** Document passage follows **

When testing CI with categorical variables we can expect that CCI outperforms the continuous testing methods GCM and KCI since, in these cases, the fundamental assumptions of GCM and KCI are violated. Although the basic assumptions of multinominal regression are not violated when used to test CI, any parametric method is restrictive as the functional form needs to be defined. As the simulation results show, the better performance of CCI is not due to superiority in rejecting false hypotheses but both better control of type I error and increasing power as sample size increases.

Given

Y ⊥ ⊥ X | Z

, it should not matter if Y or X is the dependent variable in the classification algorithm in CCI. A criterion for choosing Y or X is if some variable in Z is highly correlated with either Y or X. Then, choose the one with the highest correlation as the dependent variable to reduce the correlation among the features in the classification model. In practical settings, we recommend running a single case to see if there are any estimation problems by choosing Y or X as the dependent variable. Furthermore, to ensure optimal results, we recommend tuning the hyperparameters of the classification model using a separate dataset not involved in the final testing. This practice can potentially improve the performance and reliability of the test results. Given that CCI testing relies on machine learning techniques, familiarity with these methodologies is recommended for practitioners employing the CCI test.

** End of Document passage **

Actions to take:
- A) According to the passage on CCI testing, what data should be used to tune the hyperparameters of the classification model?
- B) Write a further paragraph that picks up the passage on CCI testing after its final sentence.
These lines come from a separate source, unrelated to the passage.

** Data for review follows **

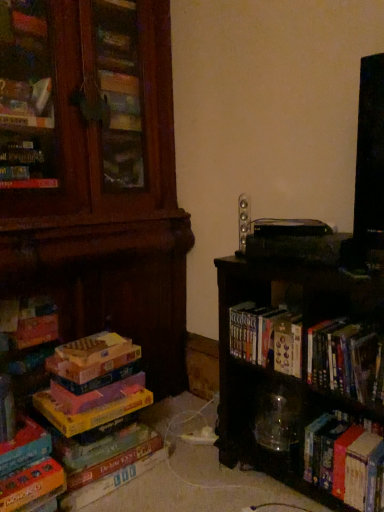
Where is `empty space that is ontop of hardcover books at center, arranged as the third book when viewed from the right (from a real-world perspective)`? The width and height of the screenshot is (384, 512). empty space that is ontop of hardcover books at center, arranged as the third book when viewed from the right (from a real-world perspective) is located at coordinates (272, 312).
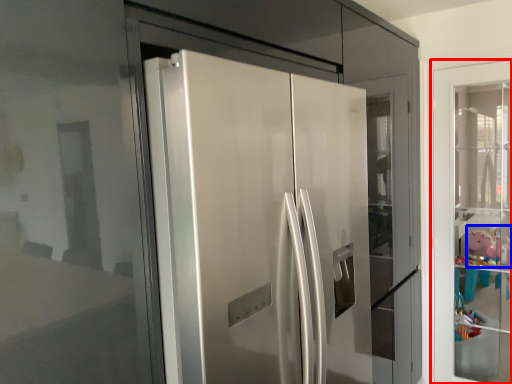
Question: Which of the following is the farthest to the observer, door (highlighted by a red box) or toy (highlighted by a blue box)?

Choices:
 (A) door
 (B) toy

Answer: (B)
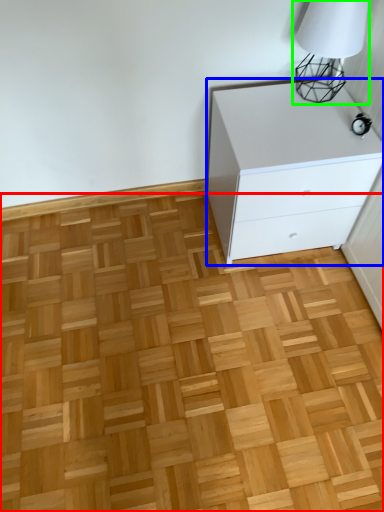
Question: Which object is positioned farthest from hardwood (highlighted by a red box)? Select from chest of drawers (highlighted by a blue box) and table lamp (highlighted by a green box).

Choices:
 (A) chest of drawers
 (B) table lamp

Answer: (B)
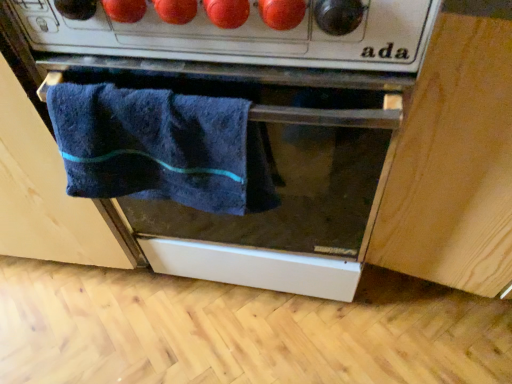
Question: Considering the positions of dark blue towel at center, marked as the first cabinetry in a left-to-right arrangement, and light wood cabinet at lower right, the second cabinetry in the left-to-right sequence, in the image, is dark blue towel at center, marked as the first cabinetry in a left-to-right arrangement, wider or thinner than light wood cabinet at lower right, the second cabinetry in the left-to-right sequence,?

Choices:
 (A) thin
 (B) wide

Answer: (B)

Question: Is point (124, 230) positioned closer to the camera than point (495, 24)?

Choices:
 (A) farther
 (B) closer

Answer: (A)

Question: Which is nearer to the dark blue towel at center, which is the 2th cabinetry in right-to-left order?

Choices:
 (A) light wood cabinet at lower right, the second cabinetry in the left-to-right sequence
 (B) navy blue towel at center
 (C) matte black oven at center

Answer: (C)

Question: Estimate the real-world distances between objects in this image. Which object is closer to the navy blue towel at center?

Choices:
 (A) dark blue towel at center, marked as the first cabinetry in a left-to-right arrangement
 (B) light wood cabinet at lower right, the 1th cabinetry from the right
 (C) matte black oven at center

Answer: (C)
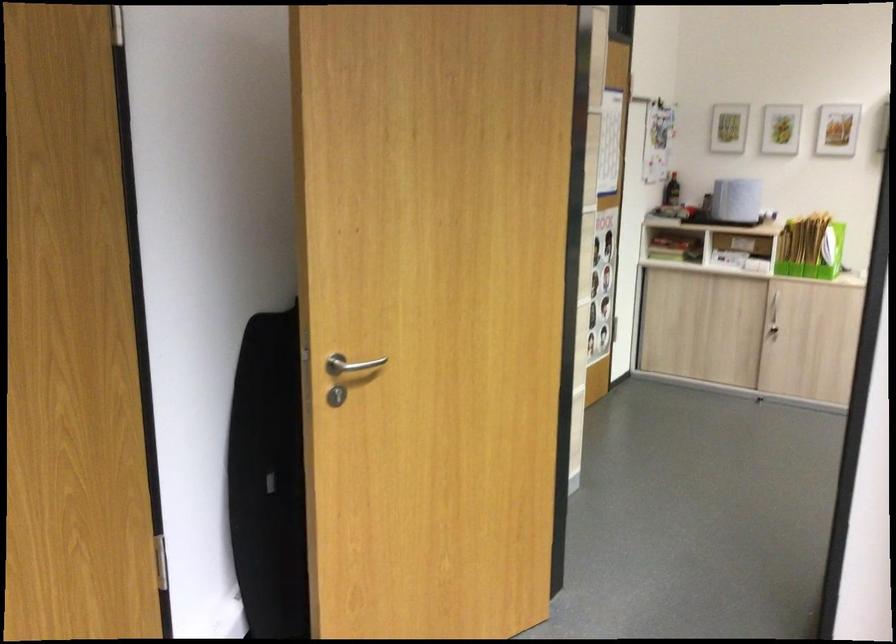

** End of Data for review **
** Data for review follows **

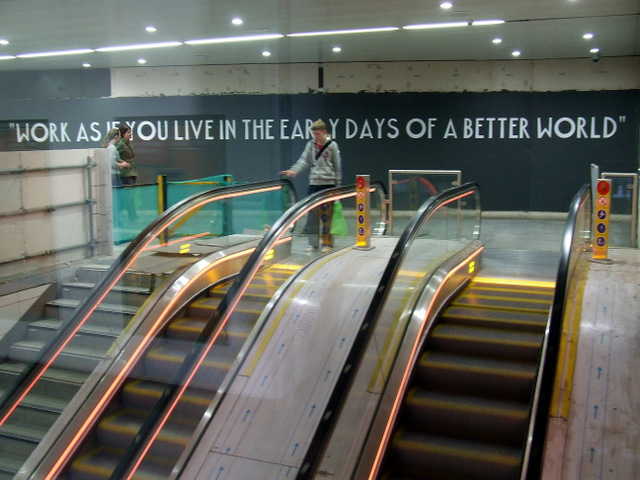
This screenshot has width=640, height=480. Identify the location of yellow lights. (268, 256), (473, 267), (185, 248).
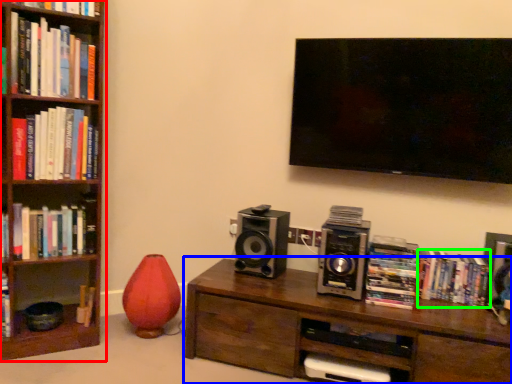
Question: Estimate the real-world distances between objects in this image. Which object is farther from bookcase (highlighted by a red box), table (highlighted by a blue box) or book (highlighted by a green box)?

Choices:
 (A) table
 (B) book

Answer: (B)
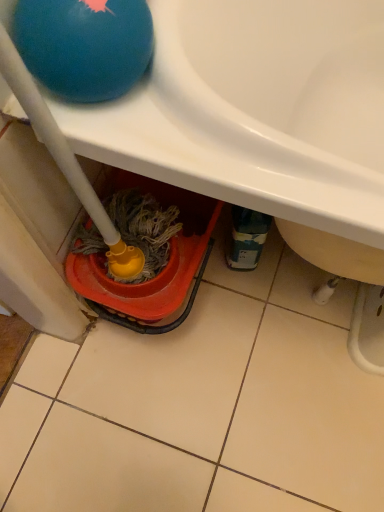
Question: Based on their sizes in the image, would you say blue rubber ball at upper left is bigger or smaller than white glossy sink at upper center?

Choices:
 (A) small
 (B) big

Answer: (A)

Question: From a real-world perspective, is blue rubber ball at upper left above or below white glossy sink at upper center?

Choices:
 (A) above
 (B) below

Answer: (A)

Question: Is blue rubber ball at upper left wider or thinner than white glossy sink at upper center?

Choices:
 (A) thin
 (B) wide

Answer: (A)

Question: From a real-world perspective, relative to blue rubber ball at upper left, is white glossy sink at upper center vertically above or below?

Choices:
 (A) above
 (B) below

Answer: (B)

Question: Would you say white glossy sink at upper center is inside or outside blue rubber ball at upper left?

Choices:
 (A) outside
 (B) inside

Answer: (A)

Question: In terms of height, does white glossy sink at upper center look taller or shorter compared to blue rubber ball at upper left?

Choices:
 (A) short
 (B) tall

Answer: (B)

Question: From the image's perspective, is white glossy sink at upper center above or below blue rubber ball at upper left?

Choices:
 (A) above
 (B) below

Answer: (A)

** End of Data for review **

Responses by task:
- A) A separate dataset that is not involved in the final testing.

- B)
5.1. Assumptions and Limitations

There are two key implicit assumptions in the CCI testing procedure. Firstly, the XGBoost classification modeling must be able to unravel potentially complex relationships between the variables. Secondly, the XGBoost classification algorithm must generalize well to unseen data. Of course, there is no way to ensure this, but a few steps can increase the likelihood of good performance. Include transformation of the original features; we include squared and cubed terms in our example, but a richer set is possible. A second strategy is to pre-tune the classification model; if there is sufficient data, setting aside a portion of the data dedicated to tuning the classification model before testing might increase the models’ ability to use all the information when testing for CI.

The computational method is inherently more computationally intensive than most other CI testing methods, except KCI testing with a large sample size. For instance, with 2,000 observations from the Interaction simulation, creating a null distribution with 1,000 iterations on a standard laptop with 8 GB RAM and a 1.60 GHz processor using a single core required approximately 13 minutes. For larger datasets, especially those exceeding 10,000 observations, employing methods such as subsampling may help mitigate computational demands. Furthermore, optimizing computation time will also depend on settings in the XGBoost classification model; hence, adopting specific strategies informed by expert knowledge is recommended for efficiency improvements in practical applications.

No matter how many simulation examples are applied, computational methods can only be shown to work for the specific datasets and scenarios provided. We have attempted to provide a range of difficult testing scenarios to show that computational testing is viable in cases where one needs to establish CI between categorical variables, even when the underlying data structure is complex. However, computational methods are usually less efficient and less generalizable compared to asymptotic methods.

5.2. Strengths

In computational statistics, permutation is a well-known tool for breaking any observed association between variables and forms the basis of many tests. Testing CI by permutation is an intuitive and versatile concept that, in principle, can be applied to any CI testing situation involving various data types. CCI is flexible and demands few assumptions about the nature of the data, only that the observations are independent. As shown through simulations, CCI can handle complex relationships between variables and is, in principle, scalable as you can expand the condition set

Z

”indefinitely”, making it applicable to many settings.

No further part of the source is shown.